__STUDY TEXT__
______
A day after an American diplomat was killed near Baghdad's heavily fortified Green Zone, questions lingered about his death.

Jim Mollen, 48, the U.S. Embassy's senior consultant to the Iraqi ministers of education and higher education, was the second U.S. diplomat known to have been killed in Baghdad since Iraq's interim government assumed political power on June 28. Pete Mitchell, an embassy spokesman, said Mollen's body was discovered Wednesday afternoon in a sport-utility vehicle outside the zone in central Baghdad that houses the U.S. Embassy and Iraqi government offices.

A senior diplomat in Baghdad said Mollen was driving alone in the car, which was not armored, in violation of rules for U.S. government employees here. Another diplomat said Mollen may have been abducted within the fortified compound.

"We think there is a possibility he may have been held up in a type of criminal action and taken outside the Green Zone area," the diplomat said. "We're investigating all the possibilities, and that is just one possibility."
______
Saved data entries
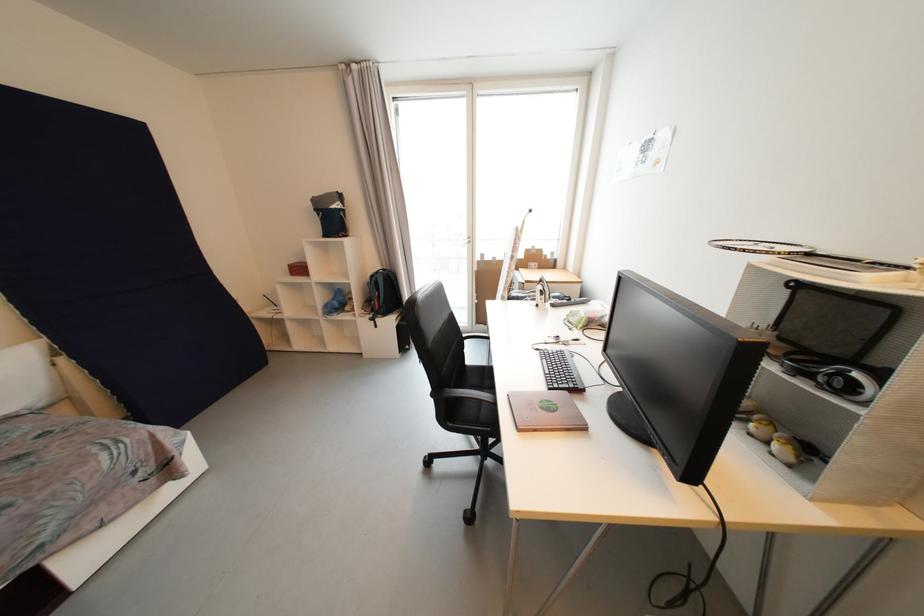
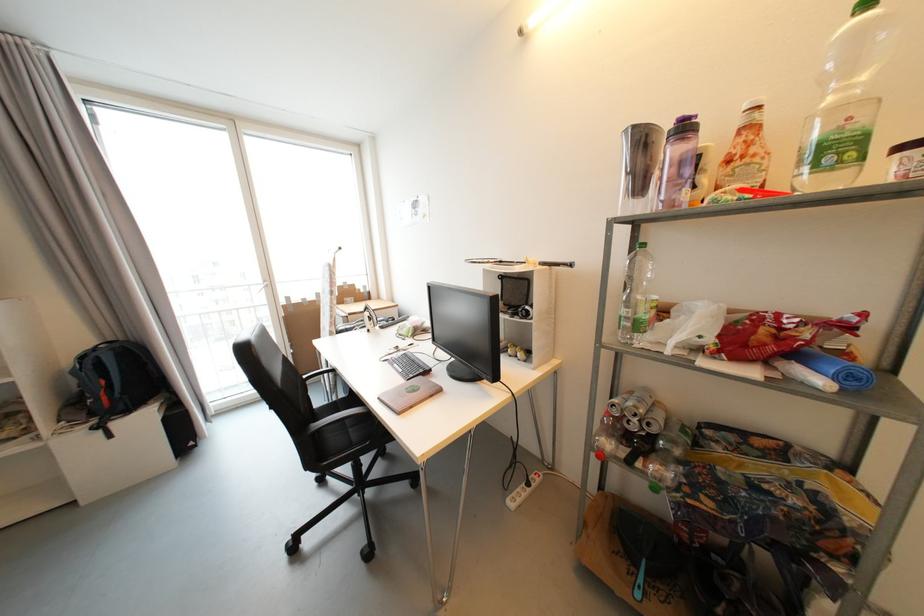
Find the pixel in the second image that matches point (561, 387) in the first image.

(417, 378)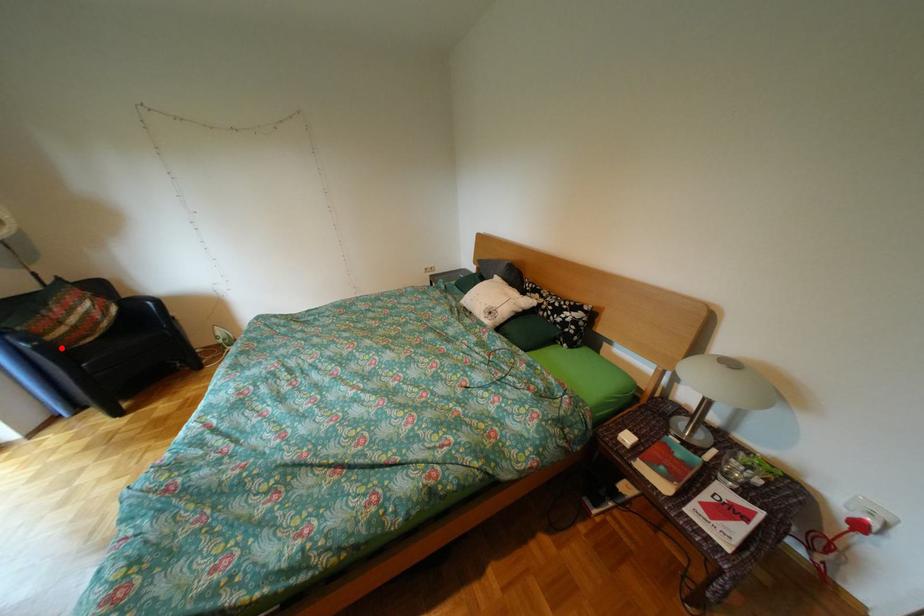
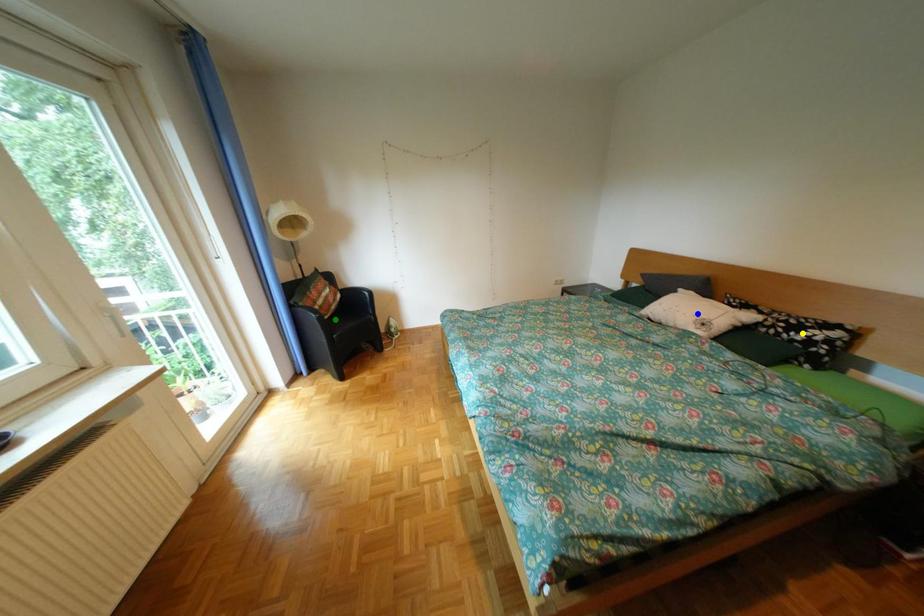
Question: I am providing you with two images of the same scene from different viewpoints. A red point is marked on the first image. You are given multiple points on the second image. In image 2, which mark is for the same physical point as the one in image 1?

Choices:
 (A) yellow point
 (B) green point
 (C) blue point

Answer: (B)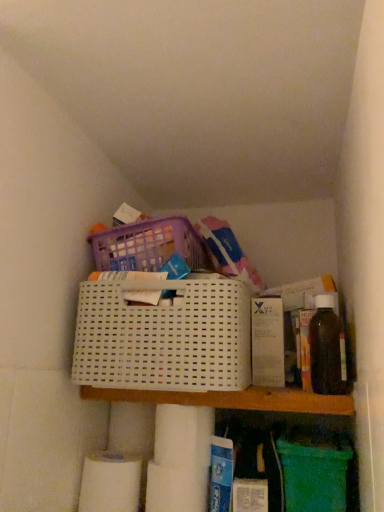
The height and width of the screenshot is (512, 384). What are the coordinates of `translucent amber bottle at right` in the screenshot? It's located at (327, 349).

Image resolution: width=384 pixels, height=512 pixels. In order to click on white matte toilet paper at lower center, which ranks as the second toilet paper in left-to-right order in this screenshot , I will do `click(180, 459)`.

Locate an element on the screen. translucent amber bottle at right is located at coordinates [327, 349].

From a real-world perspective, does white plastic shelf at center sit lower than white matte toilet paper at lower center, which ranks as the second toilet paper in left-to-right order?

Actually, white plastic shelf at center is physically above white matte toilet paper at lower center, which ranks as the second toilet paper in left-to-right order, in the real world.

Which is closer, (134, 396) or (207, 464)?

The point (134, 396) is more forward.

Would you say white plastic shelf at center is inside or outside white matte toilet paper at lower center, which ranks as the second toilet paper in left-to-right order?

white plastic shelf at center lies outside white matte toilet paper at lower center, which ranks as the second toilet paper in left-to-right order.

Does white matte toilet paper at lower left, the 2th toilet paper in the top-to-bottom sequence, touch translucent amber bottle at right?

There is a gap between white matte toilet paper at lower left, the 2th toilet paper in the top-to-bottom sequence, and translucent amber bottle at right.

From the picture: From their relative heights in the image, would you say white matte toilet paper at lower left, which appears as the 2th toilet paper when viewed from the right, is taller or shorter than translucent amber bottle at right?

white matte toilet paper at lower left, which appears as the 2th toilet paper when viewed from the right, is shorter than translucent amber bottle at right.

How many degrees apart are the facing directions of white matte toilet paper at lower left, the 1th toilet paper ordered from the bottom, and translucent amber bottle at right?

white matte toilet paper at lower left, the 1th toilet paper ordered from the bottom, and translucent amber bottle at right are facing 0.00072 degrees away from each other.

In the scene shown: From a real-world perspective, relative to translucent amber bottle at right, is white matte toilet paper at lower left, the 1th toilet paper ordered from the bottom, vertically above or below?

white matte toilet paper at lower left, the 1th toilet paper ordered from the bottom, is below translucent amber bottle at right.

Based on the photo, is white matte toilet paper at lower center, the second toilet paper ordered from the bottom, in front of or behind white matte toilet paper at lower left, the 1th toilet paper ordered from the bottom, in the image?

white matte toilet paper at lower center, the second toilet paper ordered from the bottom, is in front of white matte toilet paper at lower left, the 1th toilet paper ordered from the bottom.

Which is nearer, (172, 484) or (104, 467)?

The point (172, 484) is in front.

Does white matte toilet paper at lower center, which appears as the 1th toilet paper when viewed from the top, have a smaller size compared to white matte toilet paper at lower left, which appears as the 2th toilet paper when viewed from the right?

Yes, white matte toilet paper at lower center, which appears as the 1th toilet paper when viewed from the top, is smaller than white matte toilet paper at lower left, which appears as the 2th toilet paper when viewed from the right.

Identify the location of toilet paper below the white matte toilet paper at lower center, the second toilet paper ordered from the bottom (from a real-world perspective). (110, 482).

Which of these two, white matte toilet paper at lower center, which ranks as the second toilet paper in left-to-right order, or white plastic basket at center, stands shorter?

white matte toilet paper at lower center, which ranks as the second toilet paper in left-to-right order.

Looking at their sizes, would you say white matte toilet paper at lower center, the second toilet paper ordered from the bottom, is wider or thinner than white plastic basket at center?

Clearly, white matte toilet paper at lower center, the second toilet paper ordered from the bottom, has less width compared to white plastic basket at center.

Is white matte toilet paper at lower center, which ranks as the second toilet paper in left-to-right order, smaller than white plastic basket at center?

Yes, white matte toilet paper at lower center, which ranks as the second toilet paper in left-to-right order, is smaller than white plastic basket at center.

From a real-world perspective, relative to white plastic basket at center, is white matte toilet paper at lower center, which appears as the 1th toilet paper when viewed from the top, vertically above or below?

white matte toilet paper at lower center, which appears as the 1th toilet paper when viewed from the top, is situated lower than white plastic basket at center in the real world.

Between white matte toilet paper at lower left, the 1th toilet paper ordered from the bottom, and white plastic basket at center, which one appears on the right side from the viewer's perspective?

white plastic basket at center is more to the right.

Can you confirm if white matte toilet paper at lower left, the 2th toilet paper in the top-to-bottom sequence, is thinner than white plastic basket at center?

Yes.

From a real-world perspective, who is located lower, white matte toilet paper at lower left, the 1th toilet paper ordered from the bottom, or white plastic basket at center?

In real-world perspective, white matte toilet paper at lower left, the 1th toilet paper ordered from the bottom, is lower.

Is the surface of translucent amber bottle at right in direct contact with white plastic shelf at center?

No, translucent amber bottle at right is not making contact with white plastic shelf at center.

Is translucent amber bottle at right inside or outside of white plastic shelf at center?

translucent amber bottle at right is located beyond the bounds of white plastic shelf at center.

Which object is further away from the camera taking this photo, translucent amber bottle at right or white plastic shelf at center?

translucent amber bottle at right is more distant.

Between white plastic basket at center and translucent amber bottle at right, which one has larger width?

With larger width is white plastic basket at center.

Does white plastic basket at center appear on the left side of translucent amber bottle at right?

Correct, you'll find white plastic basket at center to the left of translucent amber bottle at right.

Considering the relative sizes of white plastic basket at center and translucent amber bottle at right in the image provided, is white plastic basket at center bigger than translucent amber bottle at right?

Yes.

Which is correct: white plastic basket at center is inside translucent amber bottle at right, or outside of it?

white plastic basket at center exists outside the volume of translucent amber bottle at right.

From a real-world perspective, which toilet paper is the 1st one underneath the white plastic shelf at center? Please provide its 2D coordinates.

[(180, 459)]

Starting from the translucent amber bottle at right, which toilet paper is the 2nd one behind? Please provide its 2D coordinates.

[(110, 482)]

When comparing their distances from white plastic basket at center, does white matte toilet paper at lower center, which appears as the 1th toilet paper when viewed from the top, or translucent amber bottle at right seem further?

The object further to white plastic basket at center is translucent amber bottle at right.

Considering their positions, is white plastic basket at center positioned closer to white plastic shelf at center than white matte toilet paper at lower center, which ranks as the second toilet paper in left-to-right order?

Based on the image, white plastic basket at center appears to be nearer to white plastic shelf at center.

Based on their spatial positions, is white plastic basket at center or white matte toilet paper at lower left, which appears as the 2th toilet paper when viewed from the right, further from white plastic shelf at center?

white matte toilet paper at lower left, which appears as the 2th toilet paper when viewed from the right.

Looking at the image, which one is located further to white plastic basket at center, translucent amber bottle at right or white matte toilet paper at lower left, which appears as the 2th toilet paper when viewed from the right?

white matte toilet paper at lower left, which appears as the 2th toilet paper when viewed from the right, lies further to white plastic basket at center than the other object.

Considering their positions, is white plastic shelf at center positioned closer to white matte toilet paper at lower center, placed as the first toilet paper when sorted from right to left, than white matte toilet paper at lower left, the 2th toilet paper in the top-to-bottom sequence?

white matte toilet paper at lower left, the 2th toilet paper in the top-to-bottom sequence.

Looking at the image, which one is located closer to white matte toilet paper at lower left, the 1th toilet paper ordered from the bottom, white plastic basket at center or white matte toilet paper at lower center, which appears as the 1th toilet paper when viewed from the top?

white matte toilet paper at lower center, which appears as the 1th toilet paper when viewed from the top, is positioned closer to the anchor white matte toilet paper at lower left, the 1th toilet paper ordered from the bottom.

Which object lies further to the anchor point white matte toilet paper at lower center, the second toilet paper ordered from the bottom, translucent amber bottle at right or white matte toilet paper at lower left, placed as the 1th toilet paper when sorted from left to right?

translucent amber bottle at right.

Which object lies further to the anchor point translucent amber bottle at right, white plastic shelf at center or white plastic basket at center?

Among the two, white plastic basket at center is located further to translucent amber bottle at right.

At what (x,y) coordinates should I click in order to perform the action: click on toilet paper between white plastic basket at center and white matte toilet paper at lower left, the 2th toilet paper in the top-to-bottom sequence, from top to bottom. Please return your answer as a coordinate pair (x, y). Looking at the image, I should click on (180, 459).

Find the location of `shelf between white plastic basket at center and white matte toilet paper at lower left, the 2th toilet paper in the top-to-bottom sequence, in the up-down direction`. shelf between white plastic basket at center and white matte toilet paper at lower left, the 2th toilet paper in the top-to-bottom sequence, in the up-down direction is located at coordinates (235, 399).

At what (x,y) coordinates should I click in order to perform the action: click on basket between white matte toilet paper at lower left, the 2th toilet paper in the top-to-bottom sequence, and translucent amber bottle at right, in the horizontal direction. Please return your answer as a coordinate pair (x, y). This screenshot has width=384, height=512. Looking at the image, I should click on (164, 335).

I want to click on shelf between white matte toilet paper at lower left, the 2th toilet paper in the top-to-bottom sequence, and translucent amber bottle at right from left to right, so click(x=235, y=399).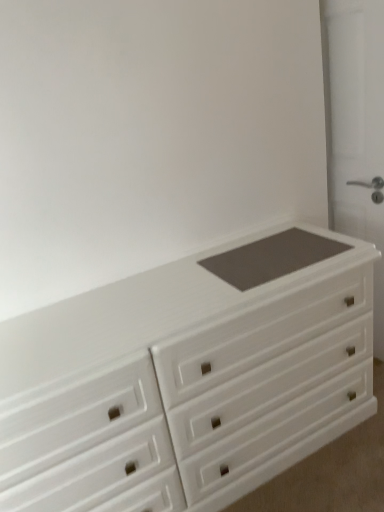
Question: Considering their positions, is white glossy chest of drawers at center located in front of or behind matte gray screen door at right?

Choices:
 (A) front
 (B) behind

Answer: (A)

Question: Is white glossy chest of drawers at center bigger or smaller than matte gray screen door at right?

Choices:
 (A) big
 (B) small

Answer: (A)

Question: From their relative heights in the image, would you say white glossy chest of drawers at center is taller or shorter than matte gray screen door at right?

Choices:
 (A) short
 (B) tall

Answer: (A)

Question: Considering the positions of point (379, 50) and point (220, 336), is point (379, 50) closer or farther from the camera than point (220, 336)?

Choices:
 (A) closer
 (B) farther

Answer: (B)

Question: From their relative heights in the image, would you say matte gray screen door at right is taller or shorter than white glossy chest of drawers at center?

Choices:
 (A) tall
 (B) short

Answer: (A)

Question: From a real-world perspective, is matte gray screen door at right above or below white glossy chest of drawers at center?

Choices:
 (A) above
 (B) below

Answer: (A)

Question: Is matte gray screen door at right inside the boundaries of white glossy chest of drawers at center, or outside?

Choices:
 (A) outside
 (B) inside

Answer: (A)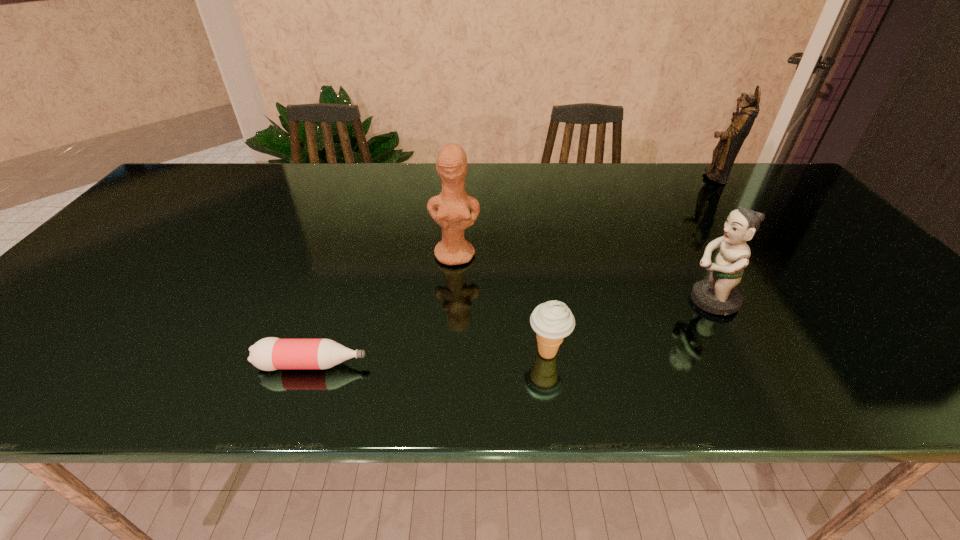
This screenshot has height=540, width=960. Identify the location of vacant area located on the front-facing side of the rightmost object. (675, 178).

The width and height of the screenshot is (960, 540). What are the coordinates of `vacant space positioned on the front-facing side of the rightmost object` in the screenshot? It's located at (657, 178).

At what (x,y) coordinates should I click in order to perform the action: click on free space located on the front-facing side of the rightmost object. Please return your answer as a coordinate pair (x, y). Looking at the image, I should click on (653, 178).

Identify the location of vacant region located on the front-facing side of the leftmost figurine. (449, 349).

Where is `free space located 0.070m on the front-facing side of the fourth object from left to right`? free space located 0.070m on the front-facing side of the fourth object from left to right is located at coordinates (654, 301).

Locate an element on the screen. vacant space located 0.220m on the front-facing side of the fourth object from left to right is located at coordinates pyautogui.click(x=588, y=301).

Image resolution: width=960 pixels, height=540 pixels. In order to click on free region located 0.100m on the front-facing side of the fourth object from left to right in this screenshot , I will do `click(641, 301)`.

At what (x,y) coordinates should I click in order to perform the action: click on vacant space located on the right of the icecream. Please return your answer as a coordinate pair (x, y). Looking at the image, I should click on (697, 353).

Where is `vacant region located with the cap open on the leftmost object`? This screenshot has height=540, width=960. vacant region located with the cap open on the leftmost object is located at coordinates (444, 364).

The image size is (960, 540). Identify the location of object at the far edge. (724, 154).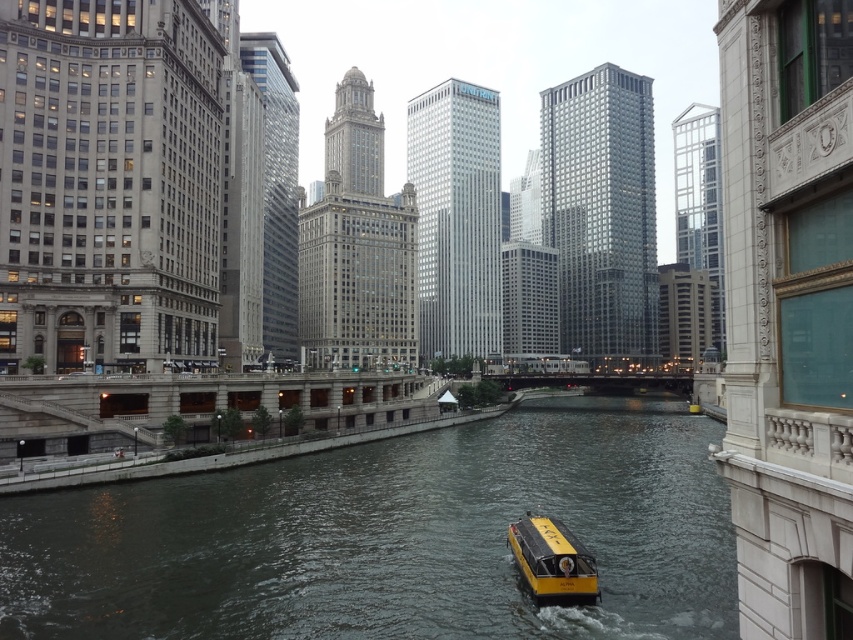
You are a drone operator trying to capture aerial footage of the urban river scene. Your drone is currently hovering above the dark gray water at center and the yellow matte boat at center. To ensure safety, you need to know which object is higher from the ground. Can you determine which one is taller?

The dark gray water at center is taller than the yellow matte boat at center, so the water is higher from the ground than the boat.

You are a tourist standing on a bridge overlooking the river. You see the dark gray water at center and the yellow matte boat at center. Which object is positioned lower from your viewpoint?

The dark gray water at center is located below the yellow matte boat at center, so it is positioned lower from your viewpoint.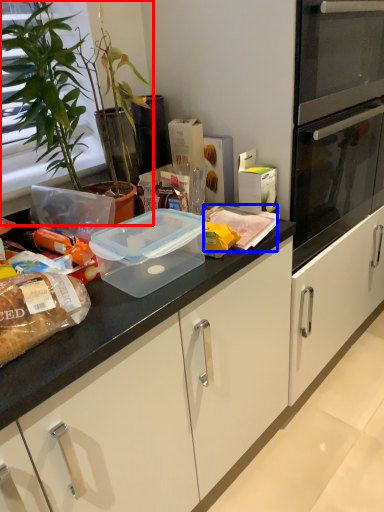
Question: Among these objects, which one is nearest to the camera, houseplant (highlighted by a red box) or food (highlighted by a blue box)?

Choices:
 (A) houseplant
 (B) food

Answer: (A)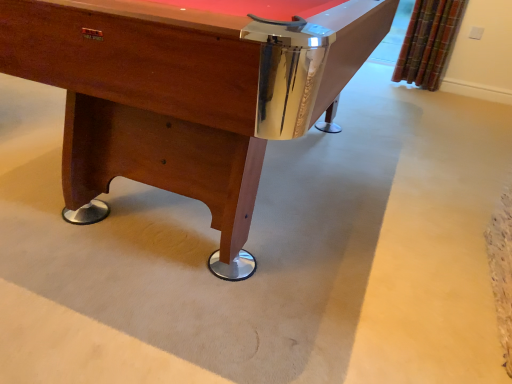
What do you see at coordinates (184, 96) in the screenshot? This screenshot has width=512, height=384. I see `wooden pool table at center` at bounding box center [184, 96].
______
__WORK INSTRUCTION A__
According to the news report on the diplomat's death, why did a senior diplomat say Mollen was breaking the rules for U.S. government employees in Baghdad? Answer in one to three sentences.
__WORK INSTRUCTION B__
In the news report on the diplomat's death, where was Mollen's body found?
__WORK INSTRUCTION C__
Continue the news report on the diplomat's death from the point where it stops.

__EXERCISE RESULT A__
He was driving the car alone, and the car was not armored. Both went against the rules for U.S. government employees in Baghdad.

__EXERCISE RESULT B__
It was found in a sport-utility vehicle outside the Green Zone in central Baghdad.

__EXERCISE RESULT C__
Muhanned Hanoun, a spokesman for the Education Ministry, said Mollen routinely visited the ministry without guards and was highly regarded by employees there.

"The day before yesterday, he came to the ministry, and I asked him: 'Why don't you use guards to protect yourself? It is dangerous outside.' He said: 'I came here to serve Iraqis. I am here to help them and they know that. They won't hurt me.' "

The organization led by Zarqawi said on Thursday that it had carried out the attack that killed Mollen, according to the Reuters news service, which said the claim appeared on Internet sites often used by radical Islamic groups in Iraq, but could not be verified.